Wastech maximises waste sorting and recovery

waste sorting

It’s critical that only waste that can’t be recovered or recycled ends up in landfill. Pre-sorting of waste is increasingly taking place at transfer stations, and Wastech has the technology to support customers to maximise efficient sorting and recovery.

As a society, we are still heavily reliant on landfill. That’s not a particularly controversial perspective, but the question is how councils and commercial operators will deal with this. 

Transfer stations are an intermediate step where domestic waste collection vehicles deposit their waste before it is aggregated to maximise transport efficiencies to a processing facility or landfill, often hundreds of kilometres away. Transfer stations are also where residents can take waste unsuitable for their weekly or fortnightly bin collections. 

Wastech specialises in improving and maximising waste transport’s effectiveness. Garreth Dorey, General Manager of Sales and Marketing, is working with local councils and commercial operators to design, build and install best-practice transfer stations.

“The majority of capital cities around Australia are reliant on landfills in regional areas,” says Garreth. “That’s a lot of trucks on the road moving waste around, creating a significant carbon footprint. 

“The Sydney basin is likely to be out of putrescible landfill capacity by the end of the decade. As a result, transfer stations will play an important role in waste transport, whether for waste companies, residents, or commercial enterprises.” 

Wastech’s role 

From concept to completion, Wastech works hand-in-hand with its customers. When it comes to transfer stations, the team will design and manufacture a unique system built for the specific needs of its client. Wastech implements a quality-focused manufacturing model, enabling the client to reduce wastage and work towards the shared goal of environmental sustainability and commercial viability.

“While ensuring that we deliver the most efficient transfer station from a transport perspective, we also design the facility so that our customers can maximise resource recovery from waste deposited at the transfer station,” says Garreth. “One of the primary goals is to recover as much of the valuable commodities coming in.”

In most cases, Wastech can help its clients select the best processes and equipment for recovery from the waste being received. That means the smallest volume of materials end up in landfills. 

“There are all sorts of people and groups entering transfer stations,” he says. “It’s not just the recycling and garbage trucks coming through. We also have residents, businesses, and local councils dropping off waste and recycling. With all these facilities, Wastech can assist in the design of the transfer station to extract maximum resources.”

Part of the job for Wastech is to assess the waste coming in to work out what can be recovered. There are many opportunities for finding value, and Wastech helps its clients maximise their financial returns from their transfer stations.

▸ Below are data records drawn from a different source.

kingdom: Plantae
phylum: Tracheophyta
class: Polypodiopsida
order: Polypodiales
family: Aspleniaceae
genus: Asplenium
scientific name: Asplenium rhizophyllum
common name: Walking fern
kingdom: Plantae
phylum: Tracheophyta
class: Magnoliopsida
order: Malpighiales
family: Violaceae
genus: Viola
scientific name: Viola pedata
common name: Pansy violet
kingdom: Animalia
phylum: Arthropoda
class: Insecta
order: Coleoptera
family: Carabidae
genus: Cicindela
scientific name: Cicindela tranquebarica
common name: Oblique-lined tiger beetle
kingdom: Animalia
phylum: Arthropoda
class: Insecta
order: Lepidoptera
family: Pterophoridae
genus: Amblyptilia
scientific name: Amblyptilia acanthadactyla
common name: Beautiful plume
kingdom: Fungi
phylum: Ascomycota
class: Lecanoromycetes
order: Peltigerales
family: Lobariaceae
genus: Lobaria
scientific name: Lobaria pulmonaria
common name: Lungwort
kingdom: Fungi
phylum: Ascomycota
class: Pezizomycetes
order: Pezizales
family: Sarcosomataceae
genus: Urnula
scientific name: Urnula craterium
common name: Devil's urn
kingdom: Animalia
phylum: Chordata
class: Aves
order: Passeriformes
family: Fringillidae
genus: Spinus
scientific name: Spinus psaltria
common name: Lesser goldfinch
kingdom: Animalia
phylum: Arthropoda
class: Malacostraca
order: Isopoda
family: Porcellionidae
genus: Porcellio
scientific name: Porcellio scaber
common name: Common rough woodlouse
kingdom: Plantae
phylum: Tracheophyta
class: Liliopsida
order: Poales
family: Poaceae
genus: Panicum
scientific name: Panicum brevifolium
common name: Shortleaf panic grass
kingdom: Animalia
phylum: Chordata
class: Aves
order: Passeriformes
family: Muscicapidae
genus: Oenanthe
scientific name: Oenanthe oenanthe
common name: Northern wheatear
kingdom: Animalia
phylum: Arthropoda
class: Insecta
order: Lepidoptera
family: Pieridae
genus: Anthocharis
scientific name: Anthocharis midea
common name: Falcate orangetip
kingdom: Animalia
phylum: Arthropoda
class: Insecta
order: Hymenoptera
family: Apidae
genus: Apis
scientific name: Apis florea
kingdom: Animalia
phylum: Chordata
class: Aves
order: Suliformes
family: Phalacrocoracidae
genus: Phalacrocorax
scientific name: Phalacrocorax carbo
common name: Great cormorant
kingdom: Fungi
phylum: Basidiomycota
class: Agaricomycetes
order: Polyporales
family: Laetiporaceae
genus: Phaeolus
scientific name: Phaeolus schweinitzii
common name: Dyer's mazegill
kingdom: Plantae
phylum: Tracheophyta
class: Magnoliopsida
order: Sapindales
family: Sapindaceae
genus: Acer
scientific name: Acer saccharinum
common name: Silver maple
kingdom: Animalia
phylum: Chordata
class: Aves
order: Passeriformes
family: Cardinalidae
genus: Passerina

“We provide a one-stop approach to waste and resource management, from collection to end-use,” says Garreth. “The recovered material focus could be timber, food waste, concrete – the possibilities are vast.”

waste sorting
Pre-sorting of waste is increasingly taking place at transfer stations.

What happens next?

Wastech offers a range of solutions that go beyond the sorting of materials. Its design engineering services work to design a technologically advanced transfer station.

“We work to provide opportunities beyond just the design,” says Garreth. “We can provide a range of solutions, including pre-shredders. That means the transfer station can extract the commodity out of the materials by shredding and screening the materials. This is great for extracting timber, ferrous and nonferrous metals, and plastics, among other things.”

Some clients prefer a turnkey solution, where everything is prepared for them. Garreth explains that Wastech can build a solution that includes all the technology a client needs.

“When we design a turnkey solution, we will set it up so it has everything the client could possibly need,” he says. “Wastech can build the transfer station to include a tipping floor, waste handling equipment, shredders, trommels, conveyors, and picking stations.”

New tech drives progress

One thing that has become more common is the use of optical and robotic sorters. Garreth has found that it can improve both efficiency and health and safety outcomes for the transfer station operator.

“We’re consulting more on technology that avoids the use of manual intervention,” he says. “There has been more interest in robotic picking and sorting. Once waste is removed from the tipping floor to a sorting line, robots pick and sort the valuable resources from everything else. It’s an area of growing interest to operators who are focused on minimising labour costs while maximising recovery rates.”

When it comes time to move the residual waste or recovered products, another area of value creation that Wastech can provide is the use of S4000 and S8000 compactors. This powerful technology allows for faster loading and higher-density payloads in transfer trailers.

“We can pack 60 to 65 cubic metres into a trailer, and fast,” Garreth says. “We compared the loading and unloading time it takes for a walking floor by normal methods to a compactor trailer and the additional payload. With a walking floor, it can take anywhere from 60 to 90 minutes to fill up a trailer and then about the same time to unload it at the other end. If we use the S4000 or S8000 compactor, we can load a trailer in about 25 minutes and push all the waste out in about five minutes. We can get 20-30 per cent greater payload for the same trailer volume.

“The compactor head pushing 4-8 cubic metres of waste into a trailer with every stroke dramatically improves existing manual systems. 

“Compactor trailers mean that there are less trucks on the road and quicker turnarounds for those trucks,” he says. “That’s saving our customers money.”